Murine neutrophils treated with alphaB-crystallin reduce IL-12p40 production by dendritic cells.

Neutrophils are essential in the fight against invading pathogens. They utilize antimicrobial effector mechanisms, such as phagocytosis, release of proteases and other antimicrobial products, robust oxidative bursts and neutrophil extracellular traps to combat infections. Neutrophils also modulate immune responses through the production of eicosanoids, cytokines and chemokines, as well as via direct communication with other immune cells. This system of high-intensity offense against pathogens is exquisitely balanced through regulation to limit damage to host tissue. Unfortunately, the control of neutrophils is not failproof. In cases of sterile injury, autoimmunity and even during an infection, neutrophils can cause tissue destruction and become detrimental to the host. For that reason, there is a need to find means to regulate the aberrant activation of these cells. We found that alphaB-crystallin (αBC), a heat-shock protein known to have anti-inflammatory abilities, affects certain properties of mouse neutrophils that subsequently influence the pro-inflammatory state of antigen-presenting cells (APCs).
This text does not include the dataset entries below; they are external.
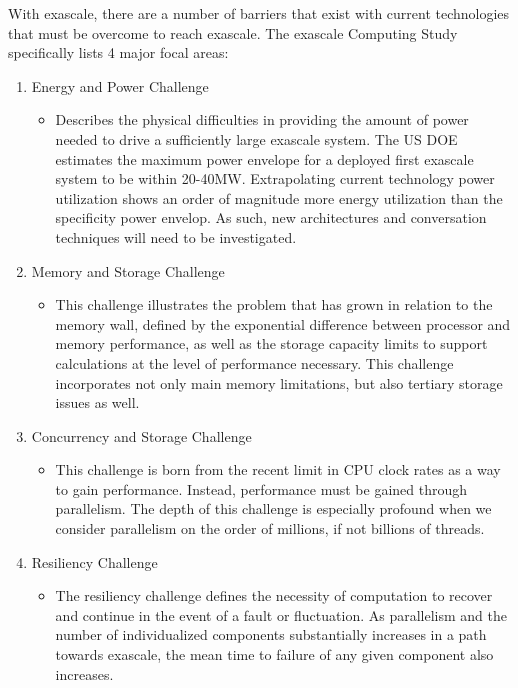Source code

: With exascale, there are a number of barriers that exist with current technologies that must be overcome to reach exascale.  The exascale Computing Study \cite{bergman2008exascale} specifically lists 4 major focal areas:

\begin{enumerate}
\item Energy and Power Challenge
\begin{itemize}
\item Describes the physical difficulties in providing the amount of power needed to drive a sufficiently large exascale system. The US DOE estimates the maximum power envelope for a deployed first exascale system to be within 20-40MW. Extrapolating current technology power utilization shows an order of magnitude more energy utilization than the specificity power envelop. As such, new architectures and conversation techniques will need to be investigated. 
\end{itemize}
\item Memory and Storage Challenge 
\begin{itemize}
\item This challenge illustrates the problem that has grown in relation to the memory wall, defined by the exponential difference between processor and memory performance, as well as the storage capacity limits to support calculations at the level of performance necessary. This challenge incorporates not only main memory limitations, but also tertiary storage issues as well. 
\end{itemize}
\item Concurrency and Storage Challenge
\begin{itemize}
\item This challenge is born from the recent limit in CPU clock rates as a way to gain performance. Instead, performance must be gained through parallelism. The depth of this challenge is especially profound when we consider parallelism on the order of millions, if not billions of threads.  
\end{itemize}
\item Resiliency Challenge
\begin{itemize}
\item The resiliency challenge defines the necessity of computation to recover and continue in the event of a fault or fluctuation. As parallelism  and the number of individualized components substantially increases in a path towards exascale, the mean time to failure of any given component also increases.  
\end{itemize}
\end{enumerate}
More specifically, αBC mediated small but significant increases in the levels of IL-10 and matrix metalloproteinase 8, and altered hydrogen peroxide secretion by stimulated neutrophils. Further, the heat-shock protein influenced the communication between neutrophils and dendritic cells by decreasing the production of pro-inflammatory cytokines, specifically IL-12p40, by the APCs. αBC could thus contribute to dampening neutrophil inflammatory responses by impacting the effect of neutrophils on other immune cells.